On les a perturbés avec le public et en les prenant à la gorge. Le tournant du match est ce duel perdu par Oleg Blokhine face à Christian Lopez. Il a un instant de suffisance : ''Je suis Blokhine, Ballon d'or, je vais faire joujou''. Il a échappé à Gérard Janvion, Christian Lopez arrive devant Ivan qui ne bouge pas trop. Il a même une solution pour donner le ballon et Christian est bien revenu et ça s'enchaîne, on marque par Hervé Revelli après le contre d'Oswaldo. C'est la minute qui a tout fait basculer. Et en prolongations, on est tous fatigués. Nerveusement aussi. Jean-Michel ne peut plus marcher, Dominique veut sortir. Et puis il y a cette belle action de Jacques Santini et Patrick Revelli, et Dominique qui marque... Il n'avait plus de crampes après et il s'est mis à courir partout ! On a marché au bord du précipice, mais on est resté du bon côté.

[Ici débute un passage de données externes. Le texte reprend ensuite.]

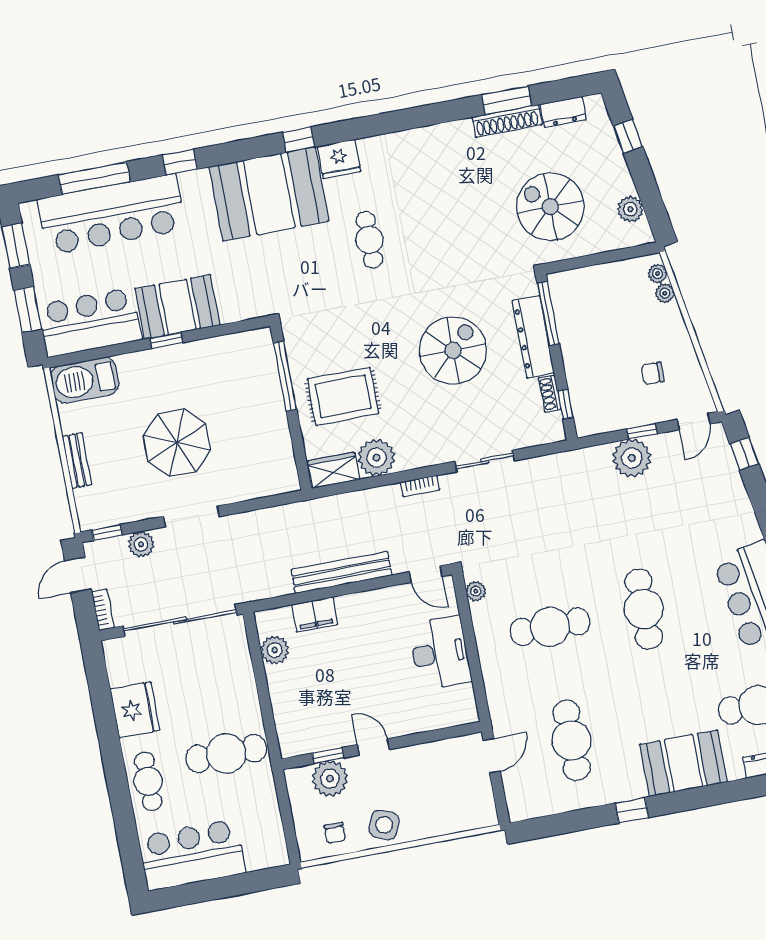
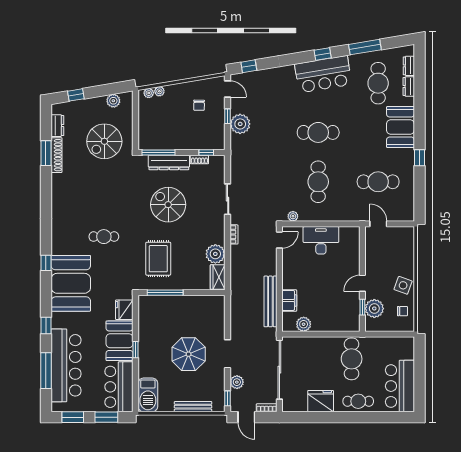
fridge: (339, 159) -> (124, 310), moved, turned 180
rug: (343, 396) -> (158, 259), moved
bench: (77, 460) -> (193, 407), width x1.36
bench: (342, 572) -> (270, 301), moved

La demi-finale retour à Eindhoven nous a ouvert les portes de la finale et reste, avec Split, le match qui me laisse le meilleur souvenir. Tout le monde s'est arraché et Ivan a fait un festival. On n'était pas tous au top pour cette finale, on avait perdu Farison et Synaeghel blessé, Rocheteau l'était à moitié et ne pouvait pas jouer et moi j'avais une cheville en l'air, j'ai joué avec une piqure. On a fait un bon match et on ne les sentait pas sereins. Mais on perd. Et comme on a tiré sur les poteaux et qu'ils étaient carrés, ça ajoute à la légende comme les shorts noirs.
On était sous le choc. Je ne sais pas si les joueurs du Bayern étaient si heureux que ça... ils avaient fait le job. Certains avaient échangé les maillots et j'ai vu des joueurs verts soulever la coupe. C'est bizarre. On est dans un autre film. Et le lendemain, sur les Champs-Elysées, on était heureux de voir les gens heureux. Mais le moment que j'ai plus apprécié, c'est quand on a retrouvé nos supporters à Geoffroy-Guichard. Chez nous.
La saison suivante, notreparcours s'arrête en quarts face à Liverpool. J'avais marqué à l'aller à ,Geoffroy-Guichard d'un revers du pied gauche. Mon missile des 35 mètres à Anfield sous la barre de Ray Clemence ? Je savais que les ballons anglais avaient une trajectoire un peu bizarre. J'ai frappé et Anfield s'est tu. C'est une fierté. Hélas ça n'a pas suffi. On est retourné en Angleterre en 1977-1978 au premier tour de la Coupe des Coupes face à Manchester United. Là, c'était vraiment la fin de cette histoire. Jean-Michel était parti, beaucoup étaient en fin de contrat, les dirigeants avaient fait beaucoup d'argent avec notre épopée, c'était les premiers contrats à temps... Chacun avait peut-être des objectifs différents... À l'aller, chez nous, ça a commencé à chauffer avec les hooligans dès le lever de rideau, il y a eu des blessés, et le retour s'est joué à Plymouth à cause de ça."